Exercise brief -> Omit every picture and return the rest of the data unaltered.

Stored data ->
....

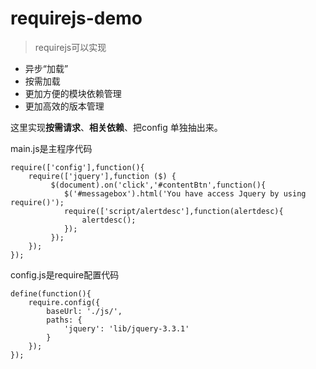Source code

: # requirejs-demo
>requirejs可以实现

* 异步“加载”
* 按需加载
* 更加方便的模块依赖管理
* 更加高效的版本管理

这里实现<b>按需请求</b>、<b>相关依赖</b>、把config 单独抽出来。

main.js是主程序代码
    
	require(['config'],function(){
	    require(['jquery'],function ($) {
	         $(document).on('click','#contentBtn',function(){
	            $('#messagebox').html('You have access Jquery by using require()');
	            require(['script/alertdesc'],function(alertdesc){
	                alertdesc();
	            });
	         });
	    });
	});

config.js是require配置代码

	define(function(){
	    require.config({
	        baseUrl: './js/',
	        paths: {
	            'jquery': 'lib/jquery-3.3.1'
	        }
	    });
	});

....

Answer section ->
Source code

: # requirejs-demo
>requirejs可以实现

* 异步“加载”
* 按需加载
* 更加方便的模块依赖管理
* 更加高效的版本管理

这里实现<b>按需请求</b>、<b>相关依赖</b>、把config 单独抽出来。

main.js是主程序代码
    
	require(['config'],function(){
	    require(['jquery'],function ($) {
	         $(document).on('click','#contentBtn',function(){
	            $('#messagebox').html('You have access Jquery by using require()');
	            require(['script/alertdesc'],function(alertdesc){
	                alertdesc();
	            });
	         });
	    });
	});

config.js是require配置代码

	define(function(){
	    require.config({
	        baseUrl: './js/',
	        paths: {
	            'jquery': 'lib/jquery-3.3.1'
	        }
	    });
	});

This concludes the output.